Thursday, July 26, 2012

Making a Washtub Bass

© 2012 by Tom King       
Elements of a Washtub Bass

Here's a handy low-cost instrument to add to your song service band at church. It's a lot less expensive than a standup bass or an electric bass. If you buy a premium washtub it runs under $20 and has a lovely sound. It's also easy to learn to play if you have a good ear for a bass line. The kids used to play with the guitarists. Deacons could hear it out in the hall while the guitars didn't carry that far. Ever once in a while they would stick their heads in the back door to see what that thumpin' bass was all about. I highly recommend you add one to your band.

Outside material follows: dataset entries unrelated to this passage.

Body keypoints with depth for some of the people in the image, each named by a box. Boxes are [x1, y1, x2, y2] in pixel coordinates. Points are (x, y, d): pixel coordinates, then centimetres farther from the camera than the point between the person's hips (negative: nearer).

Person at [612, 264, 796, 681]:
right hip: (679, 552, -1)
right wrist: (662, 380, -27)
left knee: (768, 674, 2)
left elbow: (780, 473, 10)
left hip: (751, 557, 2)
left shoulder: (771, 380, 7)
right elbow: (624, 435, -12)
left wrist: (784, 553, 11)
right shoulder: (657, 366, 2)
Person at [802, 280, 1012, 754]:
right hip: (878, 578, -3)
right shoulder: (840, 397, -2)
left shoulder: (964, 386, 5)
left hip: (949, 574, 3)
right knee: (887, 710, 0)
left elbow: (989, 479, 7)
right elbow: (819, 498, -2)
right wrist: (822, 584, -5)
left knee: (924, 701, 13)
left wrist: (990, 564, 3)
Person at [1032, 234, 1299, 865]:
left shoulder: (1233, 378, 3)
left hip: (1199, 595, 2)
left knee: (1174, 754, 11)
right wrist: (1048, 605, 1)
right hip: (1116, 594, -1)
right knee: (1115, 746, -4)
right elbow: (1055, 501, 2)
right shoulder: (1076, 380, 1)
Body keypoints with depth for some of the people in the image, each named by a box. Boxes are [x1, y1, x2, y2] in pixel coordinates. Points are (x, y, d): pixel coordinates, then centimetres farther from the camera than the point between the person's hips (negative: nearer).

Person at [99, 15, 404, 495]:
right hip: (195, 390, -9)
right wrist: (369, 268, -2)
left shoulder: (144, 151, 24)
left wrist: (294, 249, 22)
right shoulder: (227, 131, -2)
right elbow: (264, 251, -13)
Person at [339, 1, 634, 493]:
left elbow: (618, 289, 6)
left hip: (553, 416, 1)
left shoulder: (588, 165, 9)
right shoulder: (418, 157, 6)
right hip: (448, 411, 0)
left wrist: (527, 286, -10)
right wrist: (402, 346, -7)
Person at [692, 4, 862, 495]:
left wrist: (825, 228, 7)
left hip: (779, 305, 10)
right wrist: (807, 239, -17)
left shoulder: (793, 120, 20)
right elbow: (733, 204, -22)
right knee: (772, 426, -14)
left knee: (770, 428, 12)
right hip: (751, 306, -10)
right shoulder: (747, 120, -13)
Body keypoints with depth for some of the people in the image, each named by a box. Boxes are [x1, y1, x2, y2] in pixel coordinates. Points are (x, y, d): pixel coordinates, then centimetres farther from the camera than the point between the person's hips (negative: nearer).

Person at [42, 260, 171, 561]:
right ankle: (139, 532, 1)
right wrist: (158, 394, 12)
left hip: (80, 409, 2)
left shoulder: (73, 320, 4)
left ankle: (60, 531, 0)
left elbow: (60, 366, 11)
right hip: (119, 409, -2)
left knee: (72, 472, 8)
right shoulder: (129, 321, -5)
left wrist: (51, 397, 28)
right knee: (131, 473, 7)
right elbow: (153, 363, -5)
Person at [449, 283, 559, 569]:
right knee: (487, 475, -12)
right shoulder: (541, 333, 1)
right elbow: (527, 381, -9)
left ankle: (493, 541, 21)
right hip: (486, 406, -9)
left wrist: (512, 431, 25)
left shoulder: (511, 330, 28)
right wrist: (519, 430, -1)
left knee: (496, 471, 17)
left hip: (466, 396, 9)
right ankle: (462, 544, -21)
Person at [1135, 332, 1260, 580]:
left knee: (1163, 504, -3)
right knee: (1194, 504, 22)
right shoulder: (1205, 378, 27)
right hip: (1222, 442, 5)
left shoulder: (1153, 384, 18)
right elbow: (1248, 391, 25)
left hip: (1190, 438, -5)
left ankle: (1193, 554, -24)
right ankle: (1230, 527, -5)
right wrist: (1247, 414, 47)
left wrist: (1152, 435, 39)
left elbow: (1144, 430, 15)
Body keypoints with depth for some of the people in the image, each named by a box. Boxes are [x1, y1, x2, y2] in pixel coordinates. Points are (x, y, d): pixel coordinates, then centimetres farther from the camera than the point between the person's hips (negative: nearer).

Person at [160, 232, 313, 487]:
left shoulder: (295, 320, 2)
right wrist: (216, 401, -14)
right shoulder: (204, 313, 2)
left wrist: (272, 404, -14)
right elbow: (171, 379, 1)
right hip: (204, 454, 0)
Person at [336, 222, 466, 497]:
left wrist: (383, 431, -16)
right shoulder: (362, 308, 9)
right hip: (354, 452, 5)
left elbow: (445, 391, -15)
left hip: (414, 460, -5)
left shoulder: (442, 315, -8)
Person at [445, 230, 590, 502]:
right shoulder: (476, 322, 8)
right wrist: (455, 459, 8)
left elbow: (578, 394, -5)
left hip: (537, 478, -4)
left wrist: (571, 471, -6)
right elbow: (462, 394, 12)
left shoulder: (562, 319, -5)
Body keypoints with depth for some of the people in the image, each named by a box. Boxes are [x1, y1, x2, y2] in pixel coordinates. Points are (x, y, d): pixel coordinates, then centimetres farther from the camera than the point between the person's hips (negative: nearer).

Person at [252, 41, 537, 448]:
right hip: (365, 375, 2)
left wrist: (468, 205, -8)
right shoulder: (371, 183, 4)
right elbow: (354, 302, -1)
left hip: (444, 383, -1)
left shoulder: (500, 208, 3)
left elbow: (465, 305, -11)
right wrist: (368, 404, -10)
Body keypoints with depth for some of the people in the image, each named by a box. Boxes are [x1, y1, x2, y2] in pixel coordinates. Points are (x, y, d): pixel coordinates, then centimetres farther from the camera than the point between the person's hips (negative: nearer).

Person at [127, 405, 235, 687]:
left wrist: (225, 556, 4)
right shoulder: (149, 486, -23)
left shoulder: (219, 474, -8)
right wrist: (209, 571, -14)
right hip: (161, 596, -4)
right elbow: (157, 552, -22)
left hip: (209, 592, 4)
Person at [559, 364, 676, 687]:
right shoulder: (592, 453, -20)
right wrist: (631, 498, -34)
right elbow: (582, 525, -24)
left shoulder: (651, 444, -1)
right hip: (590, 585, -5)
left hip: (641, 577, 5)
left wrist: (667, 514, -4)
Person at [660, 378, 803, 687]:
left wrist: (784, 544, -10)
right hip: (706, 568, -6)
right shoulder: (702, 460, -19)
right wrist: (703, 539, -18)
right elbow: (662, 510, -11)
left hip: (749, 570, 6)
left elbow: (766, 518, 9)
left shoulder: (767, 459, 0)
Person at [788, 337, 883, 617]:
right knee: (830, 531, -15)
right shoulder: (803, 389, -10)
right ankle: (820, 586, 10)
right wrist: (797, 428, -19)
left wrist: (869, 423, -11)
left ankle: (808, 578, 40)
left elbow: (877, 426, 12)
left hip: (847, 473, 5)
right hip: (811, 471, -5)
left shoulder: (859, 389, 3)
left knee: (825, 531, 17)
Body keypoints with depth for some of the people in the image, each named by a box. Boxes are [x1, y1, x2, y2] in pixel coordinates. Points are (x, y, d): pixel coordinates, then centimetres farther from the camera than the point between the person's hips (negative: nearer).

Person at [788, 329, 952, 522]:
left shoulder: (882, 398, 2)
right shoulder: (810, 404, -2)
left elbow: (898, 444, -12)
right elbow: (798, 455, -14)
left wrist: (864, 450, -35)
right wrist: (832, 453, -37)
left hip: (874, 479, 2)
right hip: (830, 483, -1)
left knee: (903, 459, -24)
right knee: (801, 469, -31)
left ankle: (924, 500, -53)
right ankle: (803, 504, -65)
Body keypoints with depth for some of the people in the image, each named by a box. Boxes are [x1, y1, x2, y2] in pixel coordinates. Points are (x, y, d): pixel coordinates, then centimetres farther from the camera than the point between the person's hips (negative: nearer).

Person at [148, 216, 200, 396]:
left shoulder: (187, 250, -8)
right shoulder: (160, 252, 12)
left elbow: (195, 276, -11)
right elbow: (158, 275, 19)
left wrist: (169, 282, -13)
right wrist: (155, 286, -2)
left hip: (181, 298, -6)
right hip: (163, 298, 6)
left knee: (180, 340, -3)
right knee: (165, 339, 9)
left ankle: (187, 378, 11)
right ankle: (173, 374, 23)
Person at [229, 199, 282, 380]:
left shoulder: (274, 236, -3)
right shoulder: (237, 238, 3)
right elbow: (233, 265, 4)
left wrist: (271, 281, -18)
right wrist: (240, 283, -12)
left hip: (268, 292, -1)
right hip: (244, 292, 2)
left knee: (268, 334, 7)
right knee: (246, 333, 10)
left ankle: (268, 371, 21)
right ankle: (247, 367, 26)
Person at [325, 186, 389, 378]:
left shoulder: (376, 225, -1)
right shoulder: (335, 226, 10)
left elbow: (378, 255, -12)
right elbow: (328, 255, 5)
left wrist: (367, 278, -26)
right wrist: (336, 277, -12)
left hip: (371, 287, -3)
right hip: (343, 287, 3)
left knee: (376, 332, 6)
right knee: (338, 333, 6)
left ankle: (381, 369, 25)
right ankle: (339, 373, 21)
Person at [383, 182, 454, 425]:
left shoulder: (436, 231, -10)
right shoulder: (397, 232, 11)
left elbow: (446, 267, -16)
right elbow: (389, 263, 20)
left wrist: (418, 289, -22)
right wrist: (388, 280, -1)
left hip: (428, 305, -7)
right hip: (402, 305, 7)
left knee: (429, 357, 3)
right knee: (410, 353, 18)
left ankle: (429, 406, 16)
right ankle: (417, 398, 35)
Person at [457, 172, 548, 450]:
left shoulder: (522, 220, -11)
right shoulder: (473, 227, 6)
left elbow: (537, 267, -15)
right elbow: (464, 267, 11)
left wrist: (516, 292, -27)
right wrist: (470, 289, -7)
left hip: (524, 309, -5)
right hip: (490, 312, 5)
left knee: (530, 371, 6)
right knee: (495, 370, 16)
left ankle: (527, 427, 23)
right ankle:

They really do sound great!

Here’s what you need:
  1. Pan Washer 
  2. Flat Washer 
  3. Plastic Grommet
  4. Washtub
  5. Decorative Dowel
  6. Tool Handle (broom, shovel, hoe or something like that)
  7. Bass Fiddle G string, heavy weed whacker line or a length of half inch nylon braided rope
Here's what you do:
  1. Drill a 5/8” hole in the center of the bottom of the tub.
  2. Insert the rubber grommet to protect the sharp edges of the hole.
  3. Drill an appropriate sized hole in the tool handle near the top and glue in place a decorative dowel (the kind you hang a window sash on) perpendicular to the top of the tool handle (see below).

 Setup to Play:

  1. Tie either a length of 5/8” rope or a standup bass string to the top of the tool handle and run it through the grommet in the bottom of the washtub and through the pan washer and then the flat washer.
  2. Tie a figure 8 knot in the string to prevent it from escaping.
  3. Using the bass string may require you to improvise a smaller flat washer to keep it from slipping through the hole.  
  4. Make sure the string has solid contact with the metal bottom of the tub.

How to Play the Washtub Bass

When you play, place one foot on the rim of the tub opposite the point on the edge where the handle is braced against the rim.  Don’t put your foot flat on the bottom or you deaden the tone. Stretch and loosen the string to change the notes as you pluck the string in time to the music. I like to use my hand to hold the string firmly against the stick. Changing my hand position higher or lower changes the length of the plucked string. I grip different places depending on the key of the song. The washtub is very forgiving of mistakes in pitch

Care and Maintenance:
  • Don't leave it out in the rain.
  • Replace the string if it breaks.